- Exercise instructions
Copy out each line of the data that holds the string "Material".

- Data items

-- Opening Marker --

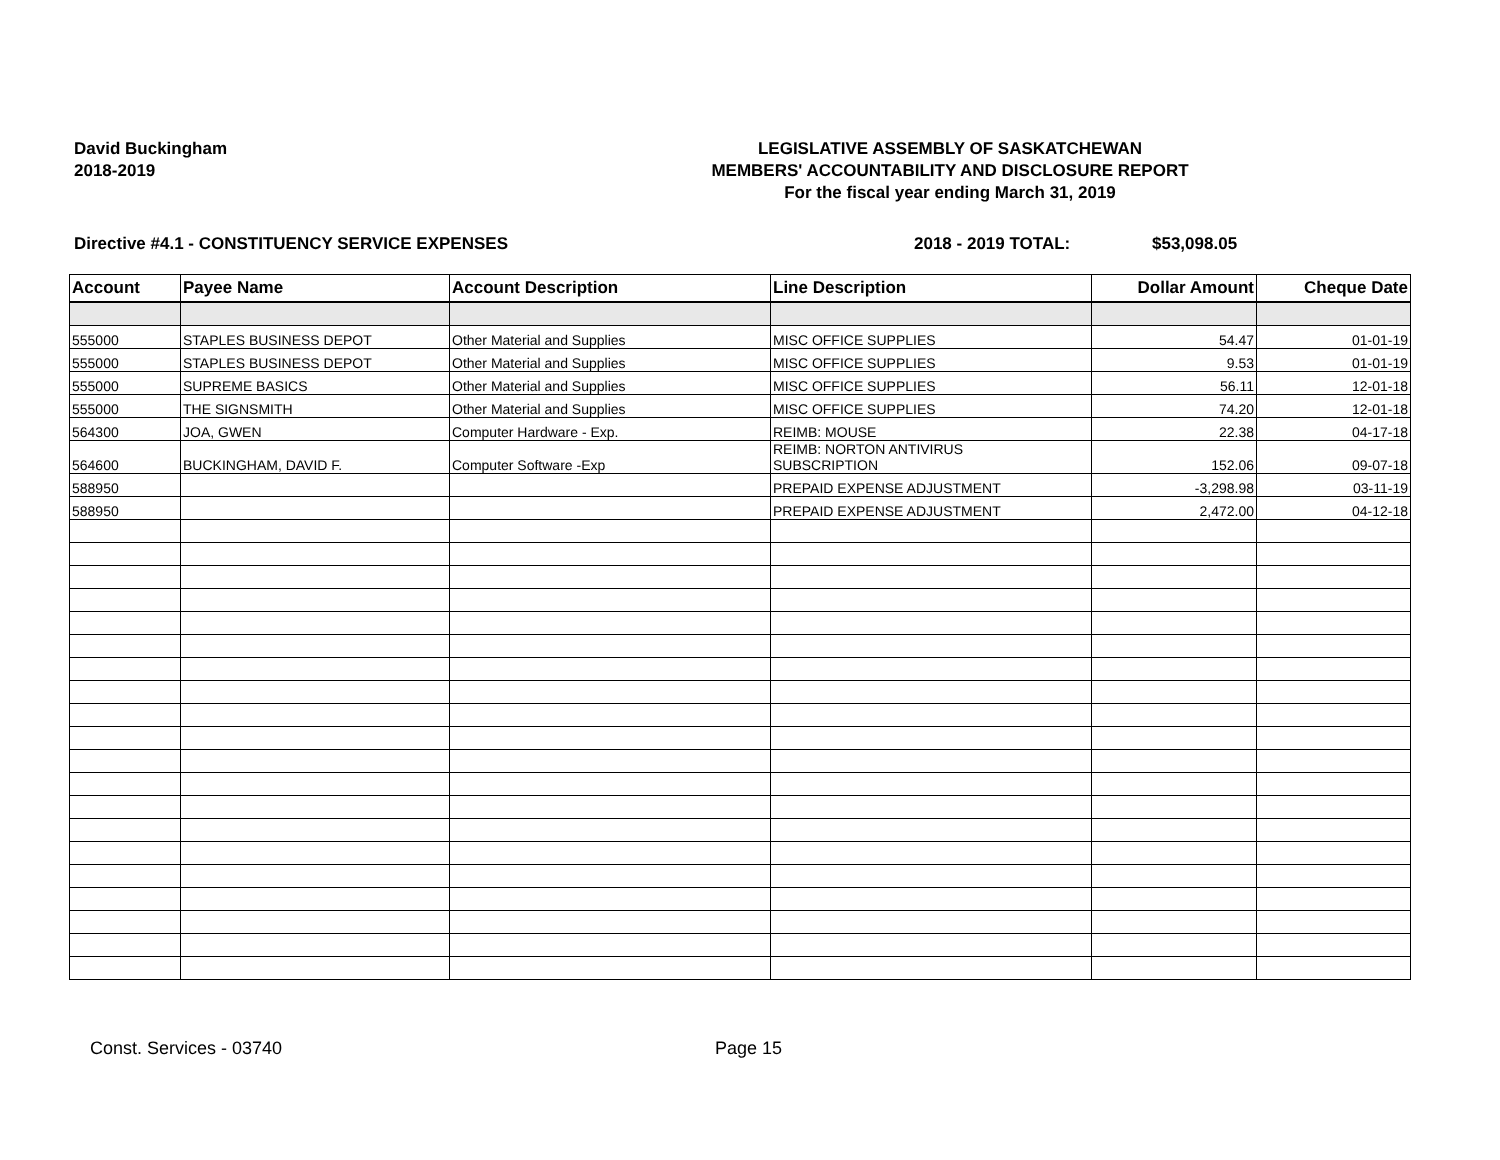David Buckingham
2018-2019
LEGISLATIVE ASSEMBLY OF SASKATCHEWAN
MEMBERS' ACCOUNTABILITY AND DISCLOSURE REPORT
For the fiscal year ending March 31, 2019
Directive #4.1 - CONSTITUENCY SERVICE EXPENSES 2018 - 2019 TOTAL: $53,098.05
| Account | Payee Name | Account Description | Line Description | Dollar Amount | Cheque Date |
| --- | --- | --- | --- | --- | --- |
| 555000 | STAPLES BUSINESS DEPOT | Other Material and Supplies | MISC OFFICE SUPPLIES | 54.47 | 01-01-19 |
| 555000 | STAPLES BUSINESS DEPOT | Other Material and Supplies | MISC OFFICE SUPPLIES | 9.53 | 01-01-19 |
| 555000 | SUPREME BASICS | Other Material and Supplies | MISC OFFICE SUPPLIES | 56.11 | 12-01-18 |
| 555000 | THE SIGNSMITH | Other Material and Supplies | MISC OFFICE SUPPLIES | 74.20 | 12-01-18 |
| 564300 | JOA, GWEN | Computer Hardware - Exp. | REIMB: MOUSE | 22.38 | 04-17-18 |
| 564600 | BUCKINGHAM, DAVID F. | Computer Software -Exp | REIMB: NORTON ANTIVIRUS SUBSCRIPTION | 152.06 | 09-07-18 |
| 588950 | | | PREPAID EXPENSE ADJUSTMENT | -3,298.98 | 03-11-19 |
| 588950 | | | PREPAID EXPENSE ADJUSTMENT | 2,472.00 | 04-12-18 |
Const. Services - 03740 Page 15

-- Closing Marker --

- Exercise output
| 555000 | STAPLES BUSINESS DEPOT | Other Material and Supplies | MISC OFFICE SUPPLIES | 54.47 | 01-01-19 |
| 555000 | STAPLES BUSINESS DEPOT | Other Material and Supplies | MISC OFFICE SUPPLIES | 9.53 | 01-01-19 |
| 555000 | SUPREME BASICS | Other Material and Supplies | MISC OFFICE SUPPLIES | 56.11 | 12-01-18 |
| 555000 | THE SIGNSMITH | Other Material and Supplies | MISC OFFICE SUPPLIES | 74.20 | 12-01-18 |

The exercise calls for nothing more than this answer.